07-09-05 . 10:03 am

While, unlike the other times when I don't write for a couple of days, I've actually felt motivated to write- I've refrained from doing so because all it would result in would be kind of senseless babbling. (More than usual...). And, boy, could I do a lot of bitching on why I'm straightedge right about now, but I won't, cause I'll just make myself really irritated....

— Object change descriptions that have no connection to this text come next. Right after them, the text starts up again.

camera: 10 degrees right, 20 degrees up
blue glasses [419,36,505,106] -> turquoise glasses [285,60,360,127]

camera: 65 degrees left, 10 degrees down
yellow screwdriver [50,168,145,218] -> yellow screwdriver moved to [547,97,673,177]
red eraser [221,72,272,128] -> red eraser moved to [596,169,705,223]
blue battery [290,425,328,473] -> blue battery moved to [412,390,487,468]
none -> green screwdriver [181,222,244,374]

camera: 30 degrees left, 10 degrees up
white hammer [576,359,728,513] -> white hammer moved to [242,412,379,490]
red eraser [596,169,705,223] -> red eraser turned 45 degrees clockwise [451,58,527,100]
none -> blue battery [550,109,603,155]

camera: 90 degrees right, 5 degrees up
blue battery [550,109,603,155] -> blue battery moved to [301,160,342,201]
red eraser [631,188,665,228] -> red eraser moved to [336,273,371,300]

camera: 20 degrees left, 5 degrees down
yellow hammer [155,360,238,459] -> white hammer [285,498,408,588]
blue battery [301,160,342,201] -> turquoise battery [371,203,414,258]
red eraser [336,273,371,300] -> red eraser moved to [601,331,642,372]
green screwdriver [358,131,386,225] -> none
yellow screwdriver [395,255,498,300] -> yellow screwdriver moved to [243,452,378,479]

So, here, in appropriately stupid bullet point format, here is my week/day/thing:

Four hour long aim conversations
My bottom lip turning into one big open wound
Bleeding when I talk.
Waking up covered in blood
Extensive nosebleeds, cuts, and bruises
I swear Bert McCracken can't read.
The Downtown LA flower market
Hopping fences and climbing onto school roofs
Combat Baby
Getting dirty looks for screaming "What the fuck is wrong with you you stupid pansy?!"
Dr. Phil.
Extensive Snapple theft
Trying to break into the Mason's Lodge. Damn Masons.
Losing my poetry notebook :(
Being sanded
Waiting for an hour and a half in the DMV and watching travel videos for the Grand Canyon.
"Did he just say "Shave my fucking head and never be afraid again?'"
Punk rock autoharp.
Actually getting work done.
Not getting any work done and just sleeping on the floor of the library.
Weird Super Secret Twin ESP(n) dreams.
Not dreaming about Davey.
Almost passing out and not being able to see
Not having anymore eyeliner
Not enough caffeine
Theda Bara
Losing a West Coast is Better competition due to horrible outnumbering
Waycest= B A D
Being educated

And finally:

aerosolburn: I eat them a lot, however, so I'll just assume that I'm not consuming evil frozen food...

mouth is dry: but you love the devil

aerosolburn:That's true...I do love Satan...
aerosolburn:Well, all religious iconography...
aerosolburn:My mom bought me this BEAUTIFUL picture of a saint on ebay. She had all these knives stuck in her.

mouth is dry: exactly

aersolburn: And what could be better than THAT?